These 3 tricks will make pandas more Memory Efficient

These 3 tricks will make pandas more Memory Efficient

You should start using these 3 tricks right now and stop using unnecessary tools. Many Data Analysis tasks are still performed on a laptop. This speeds up the analysis as you have your familiar work environment prepared with all of the tools. But chances are your laptop is not “the latest beast” with x-GB of main memory.

Many Data Analysis tasks are still performed on a laptop. This speeds up the analysis as you have your familiar work environment prepared with all of the tools. But chances are your laptop is not “the latest beast” with x-GB of main memory.

Then a Memory Error surprises you!

Image for post

Gif from Giphy

What should you do? Use Dask? You never work with it and these tools have usually some quirks. Should you request a Spark cluster? Or is a Spark a little exaggerated choice at this point?

Calm down… breathe.

Gif from Giphy

Before you think about using another tool, ask yourself the following question:

Do I need all the rows and columns to perform the analysis?

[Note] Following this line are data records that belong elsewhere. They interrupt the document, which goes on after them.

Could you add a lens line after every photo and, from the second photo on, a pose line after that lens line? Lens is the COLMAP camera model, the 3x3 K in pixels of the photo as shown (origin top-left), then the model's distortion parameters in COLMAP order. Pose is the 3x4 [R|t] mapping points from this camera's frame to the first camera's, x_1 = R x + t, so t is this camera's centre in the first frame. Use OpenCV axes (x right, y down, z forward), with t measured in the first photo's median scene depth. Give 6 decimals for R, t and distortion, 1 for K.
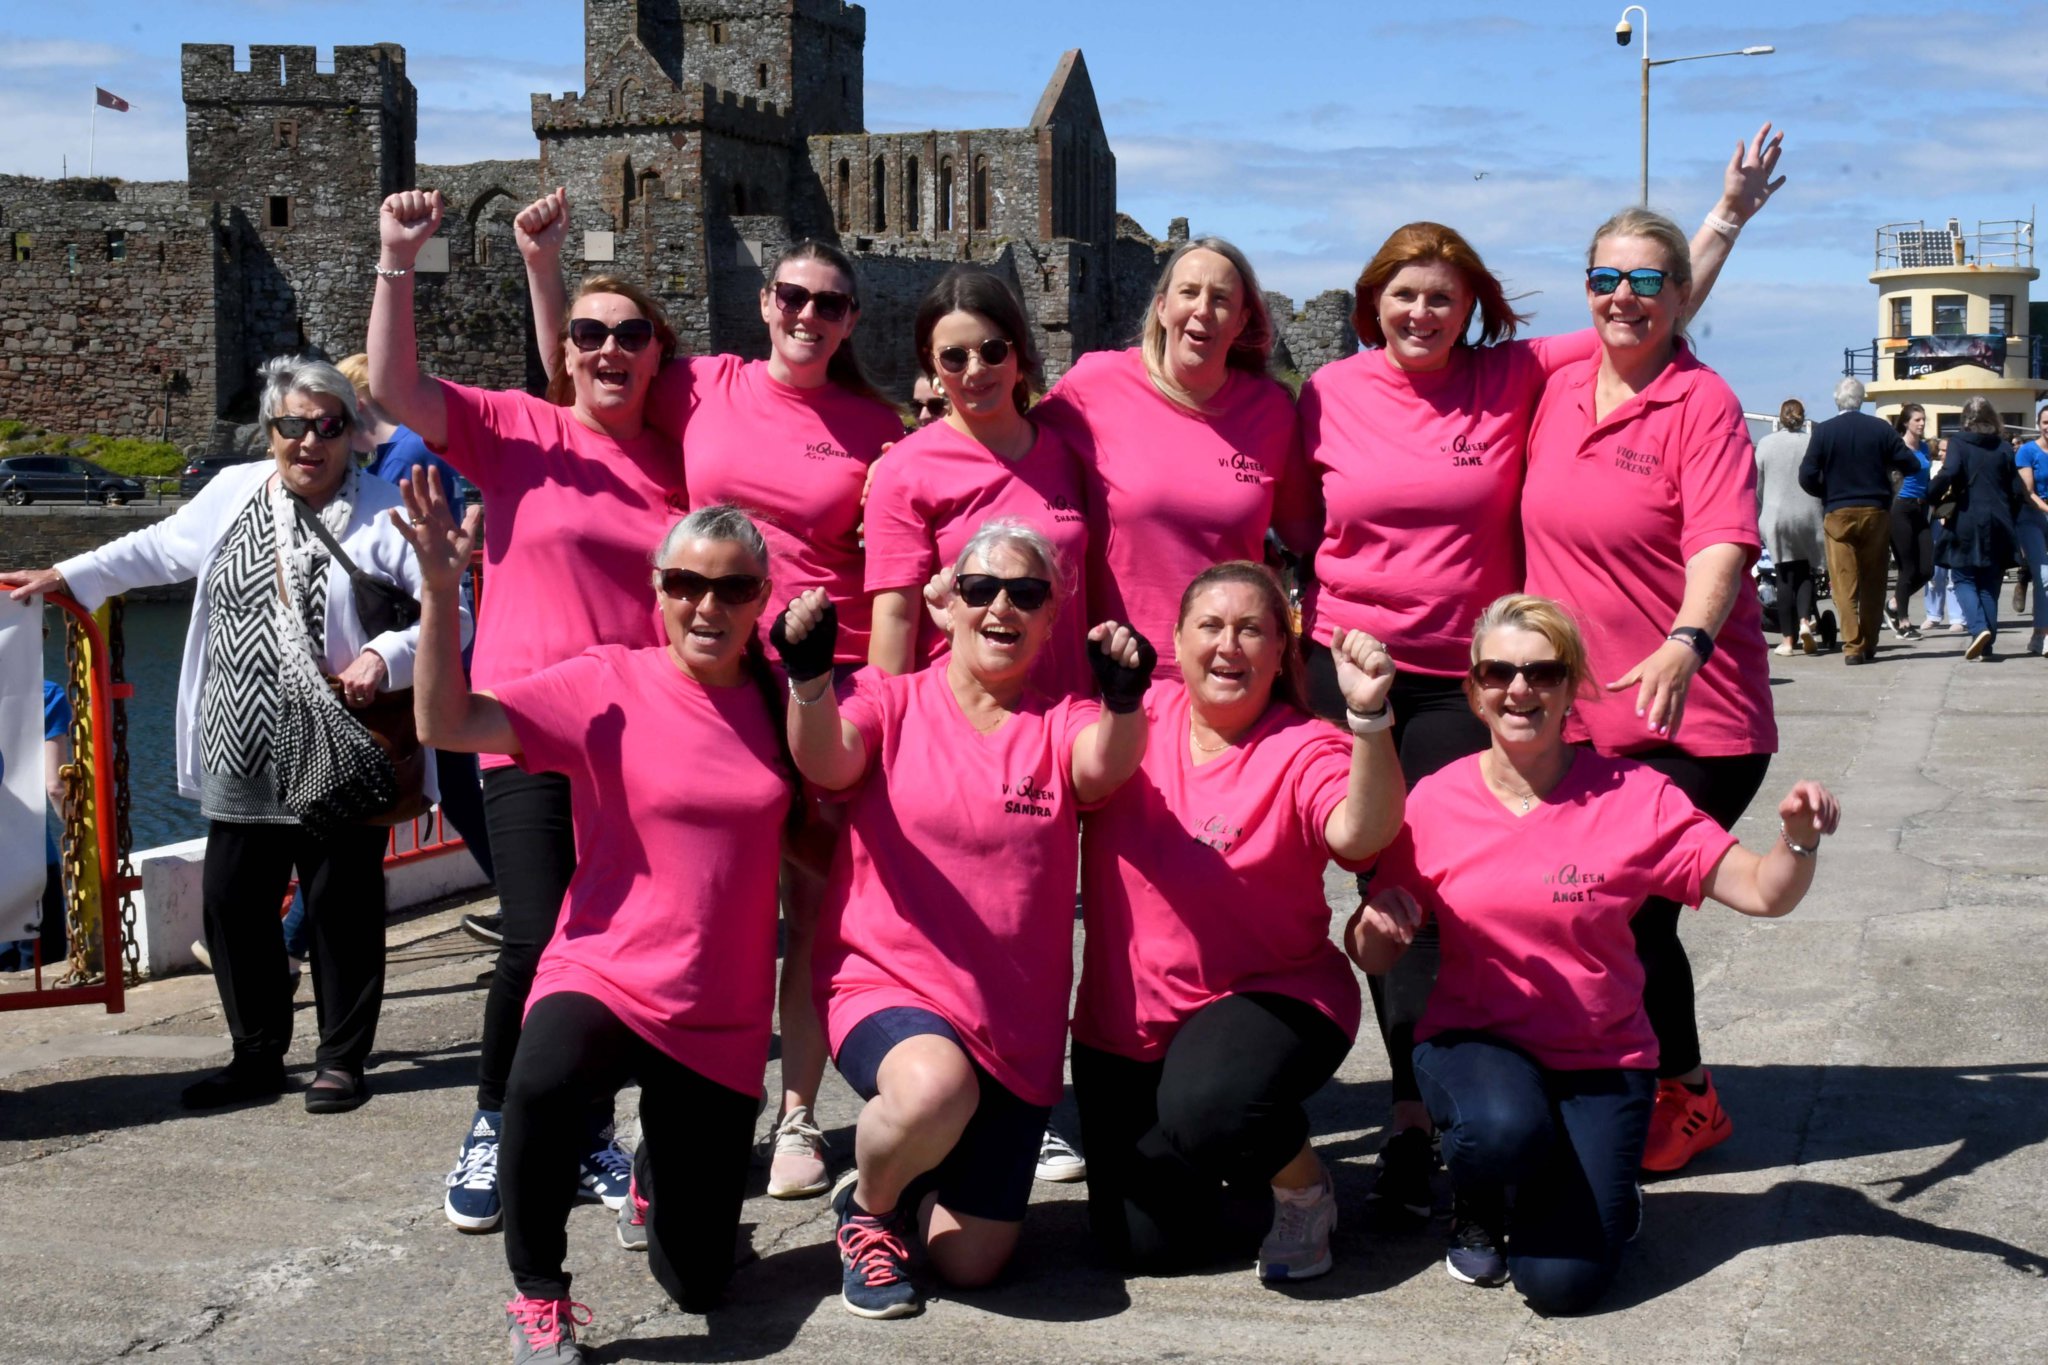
lens RADIAL K [[2803.1, 0, 1117.1], [0, 2803.1, 654.0], [0, 0, 1]] dist [-0.042411, 0.085977]
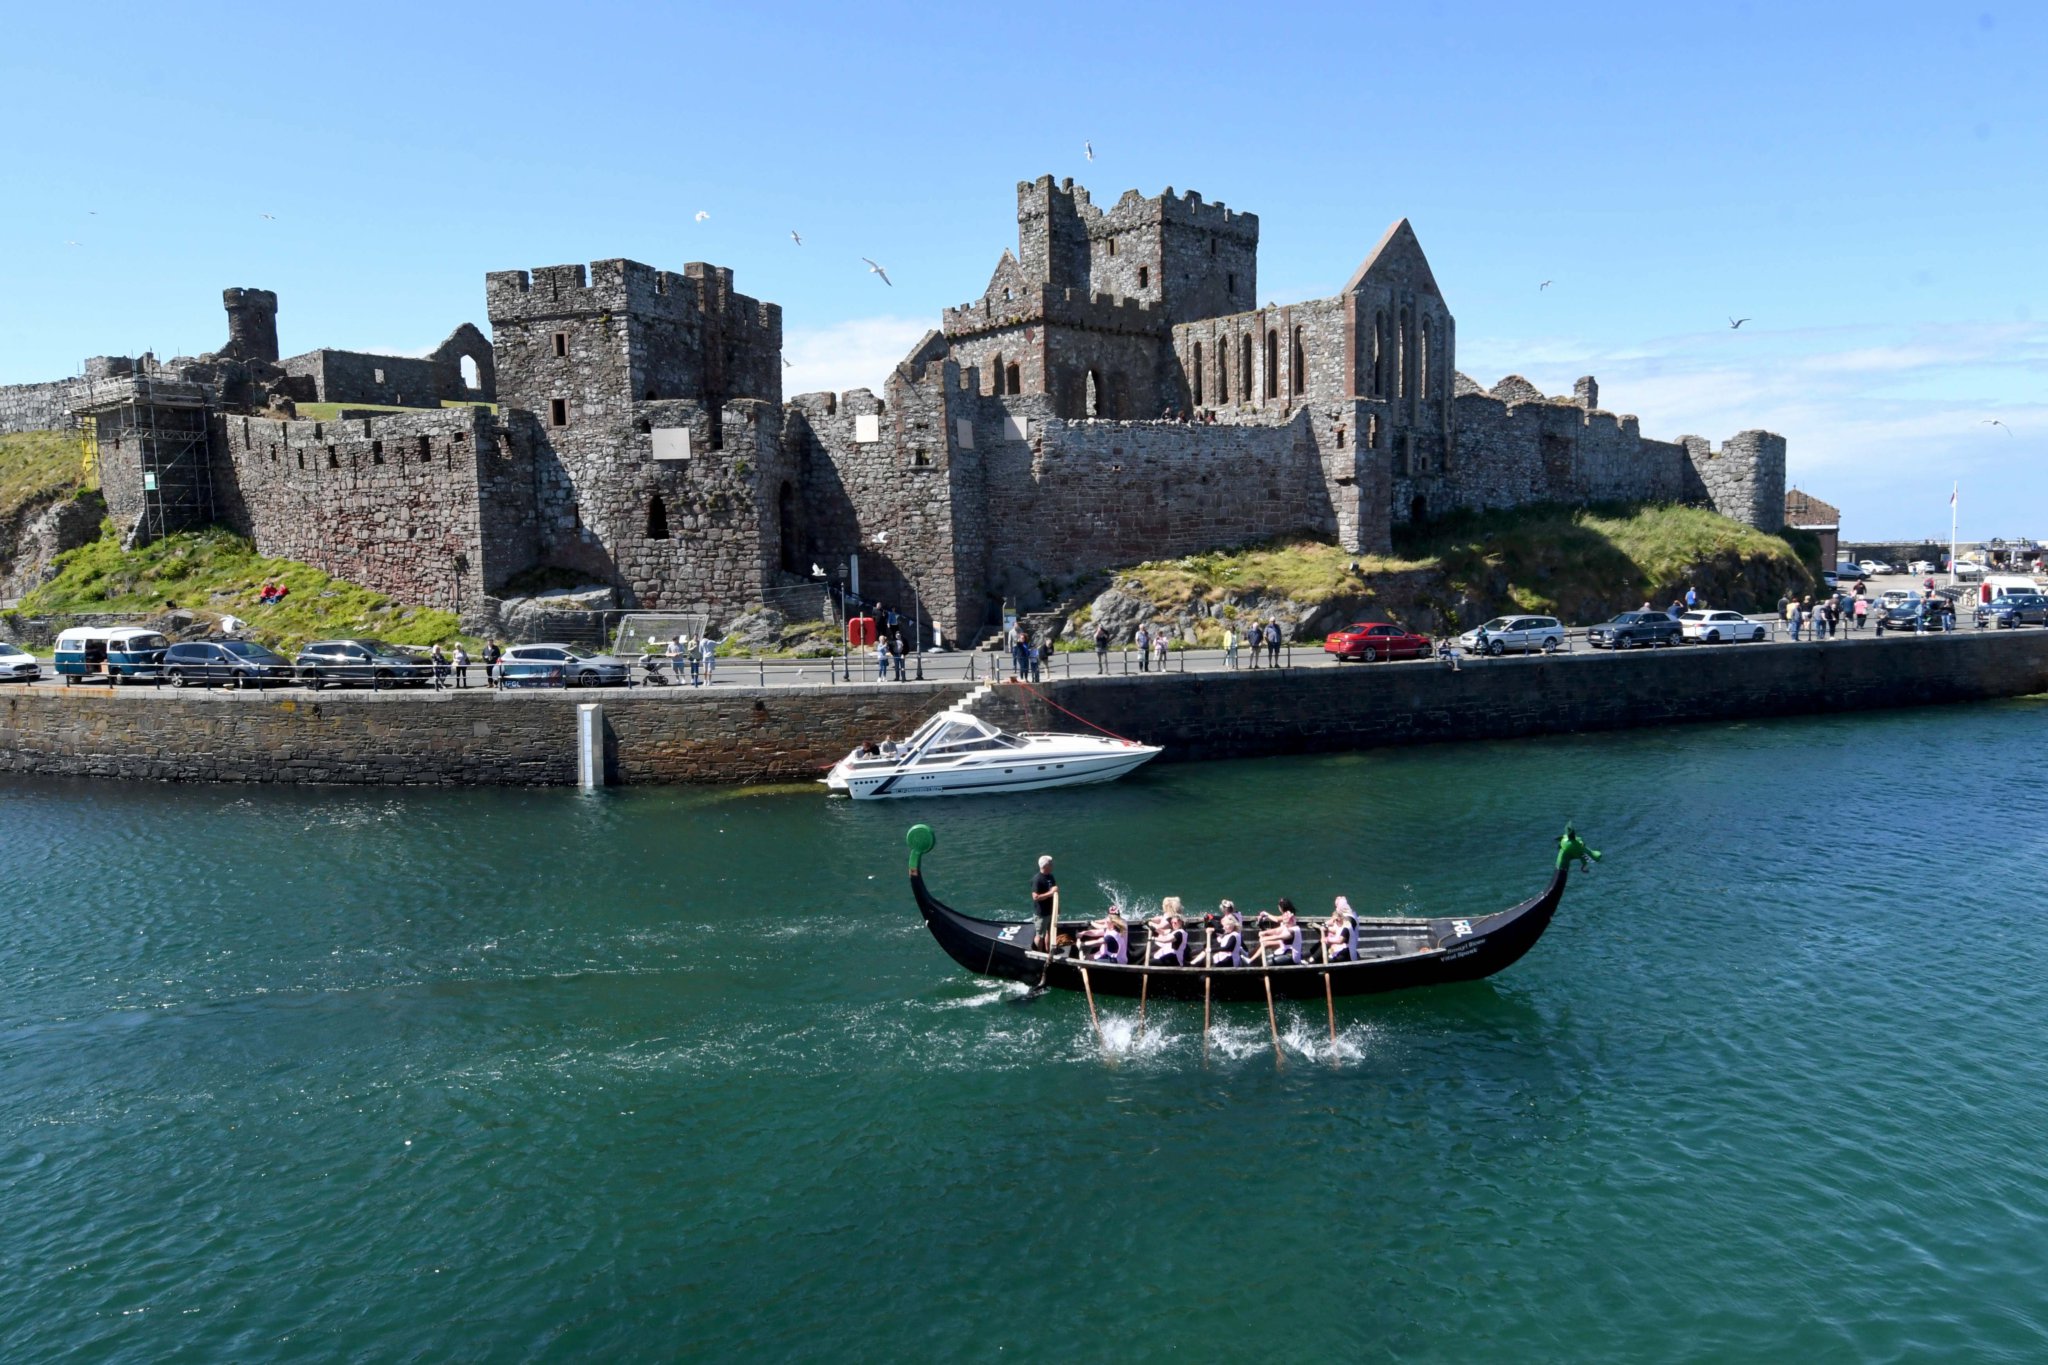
lens RADIAL K [[1312.5, 0, 1095.9], [0, 1312.5, 680.5], [0, 0, 1]] dist [0.061568, -0.064944]
pose [[0.881587, 0.030751, -0.471020, 0.159887], [-0.013350, 0.999101, 0.040240, -0.071978], [0.471834, -0.029187, 0.881204, 0.614556]]
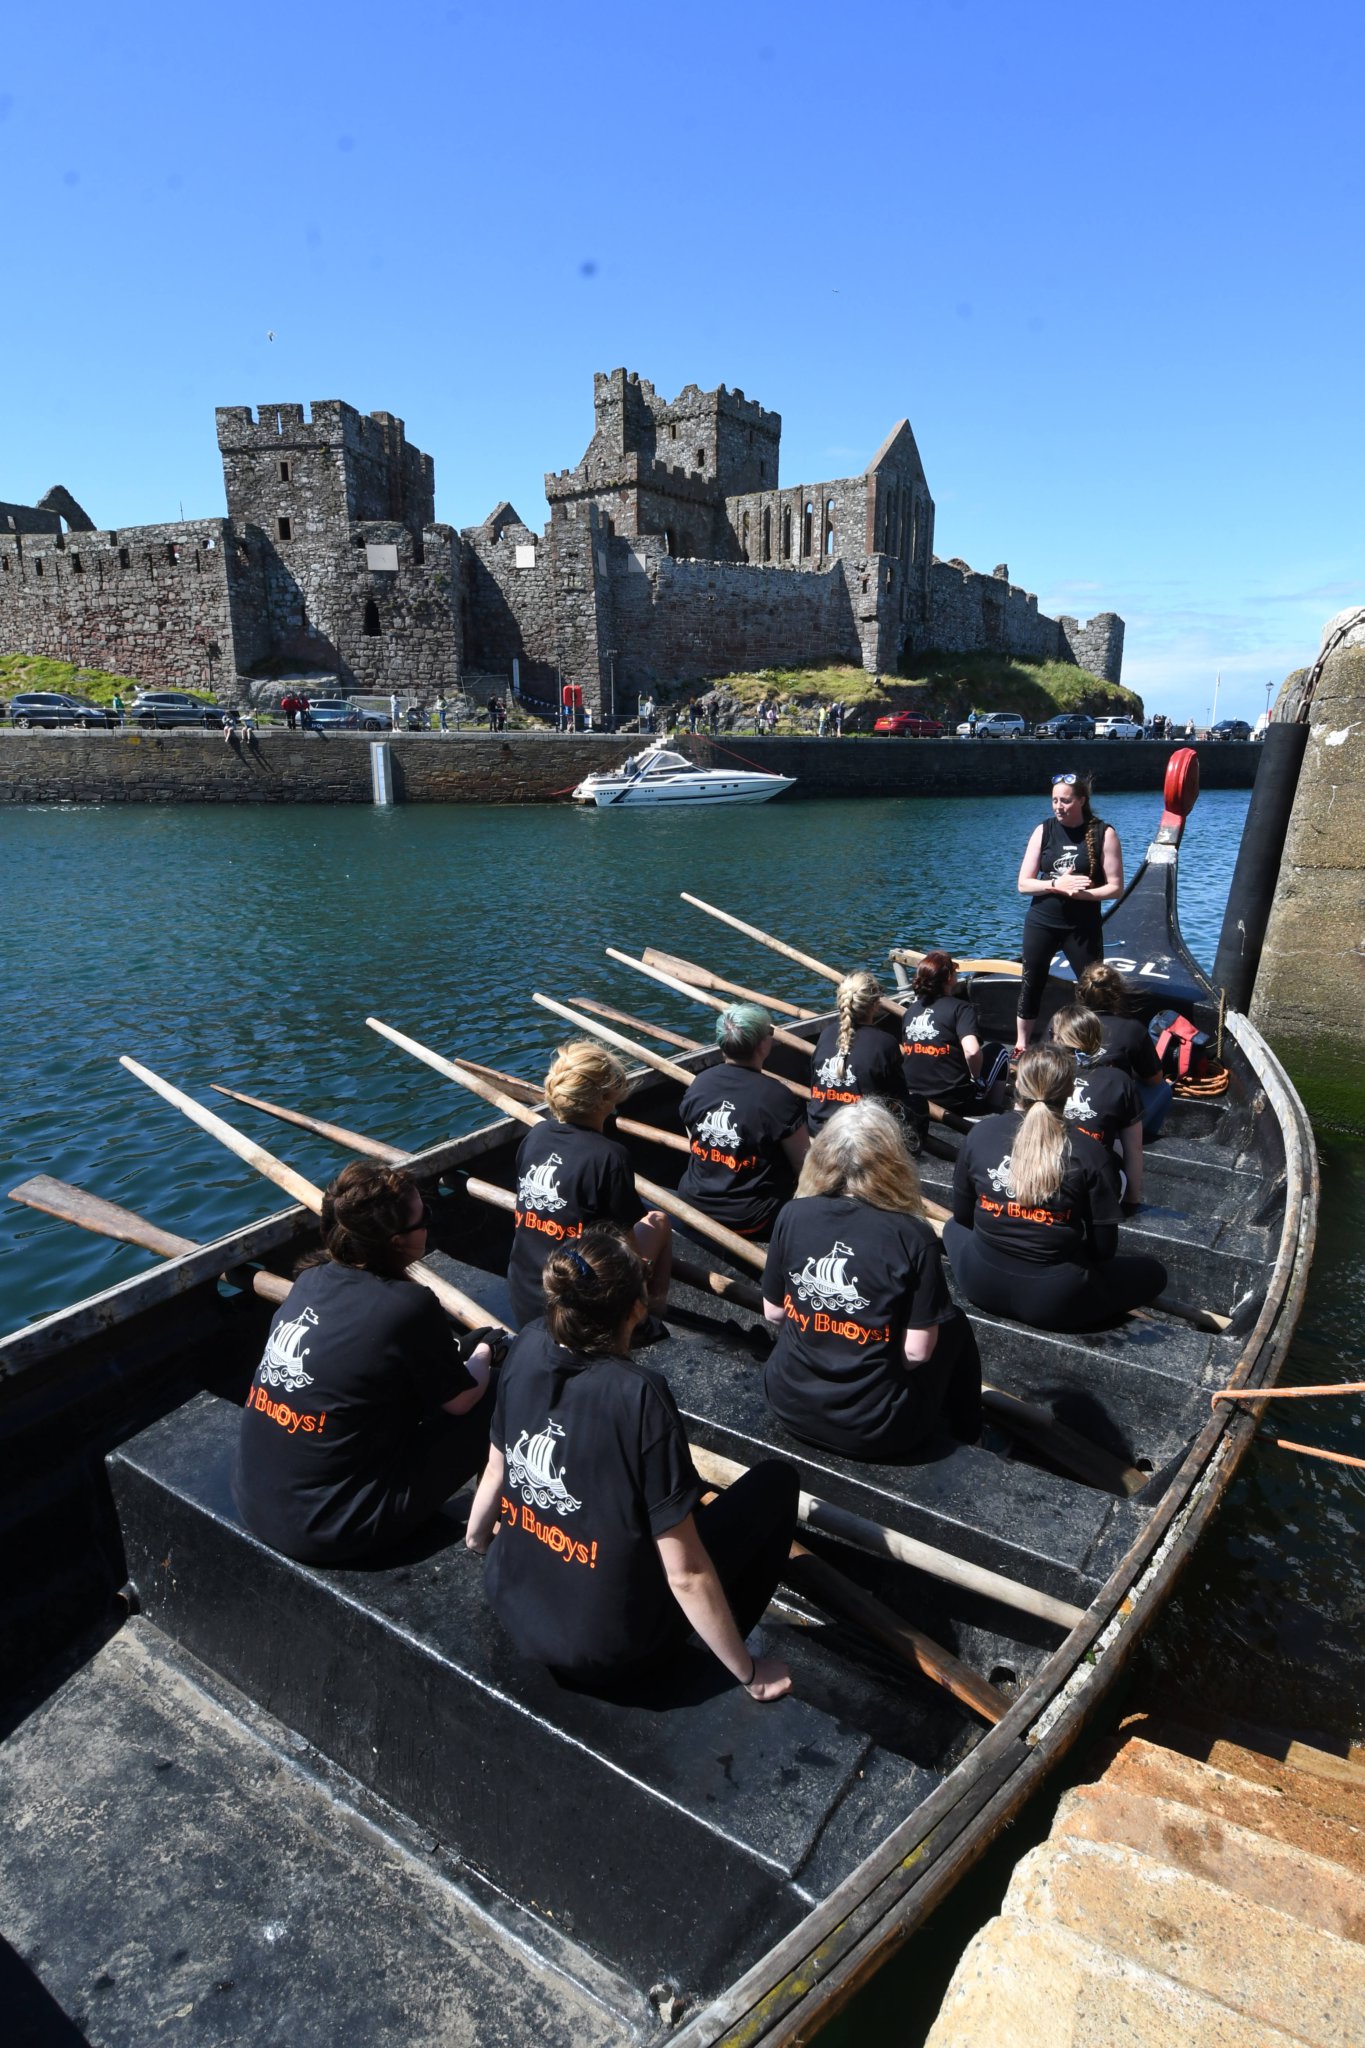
lens RADIAL K [[1055.6, 0, 700.8], [0, 1055.6, 1013.0], [0, 0, 1]] dist [0.058629, -0.066577]
pose [[0.949125, 0.075119, -0.305807, 0.097033], [-0.020489, 0.983804, 0.178074, -0.013042], [0.314231, -0.162749, 0.935292, 0.502343]]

Tip 1: Filter rows while reading

In a case, you don’t need all rows, you can read the dataset in chunks and filter unnecessary rows to reduce the memory usage:

iter_csv = pd.read_csv('dataset.csv', iterator=True, chunksize=1000)
df = pd.concat([chunk[chunk['field'] > constant] for chunk in iter_csv])

Reading a dataset in chunks is slower than reading it all once. I would recommend using this approach only with bigger than memory datasets.

Tip 2: Filter columns while reading

In a case, you don’t need all columns, you can specify required columns with “usecols” argument when reading a dataset:

df = pd.read_csv('file.csv', usecols=['col1', 'col2'])

This approach generaly speeds up reading and reduces the memory consumption. So I would recommend using with every dataset.

analysis data-science python programming big-data

Bootstrap 5 Complete Course with Examples

Bootstrap 5 Tutorial - Bootstrap 5 Crash Course for Beginners

Nest.JS Tutorial for Beginners

Hello Vue 3: A First Look at Vue 3 and the Composition API

Building a simple Applications with Vue 3

Deno Crash Course: Explore Deno and Create a full REST API with Deno

How to Build a Real-time Chat App with Deno and WebSockets

Convert HTML to Markdown Online

HTML entity encoder decoder Online

Data Science With Python Training | Python Data Science Course | Intellipaat

🔵 Intellipaat Data Science with Python course: https://intellipaat.com/python-for-data-science-training/In this Data Science With Python Training video, you...

Role of Big Data in Healthcare - DZone Big Data

In this article, see the role of big data in healthcare and look at the new healthcare dynamics. Big Data is creating a revolution in healthcare, providing better outcomes while eliminating fraud and abuse, which contributes to a large percentage of healthcare costs.

Python for Data Science | Data Science With Python | Python Data Science Tutorial

🔥Intellipaat Python for Data Science Course: https://intellipaat.com/python-for-data-science-training/In this python for data science video you will learn e...

Applied Data Science with Python Certification Training Course -IgmGuru

Master Applied Data Science with Python and get noticed by the top Hiring Companies with IgmGuru's Data Science with Python Certification Program. Enroll Now

Top Microsoft big data solutions Companies | Best Microsoft big data Developers

An extensively researched list of top microsoft big data analytics and solution with ratings & reviews to help find the best Microsoft big data solutions development companies around the world.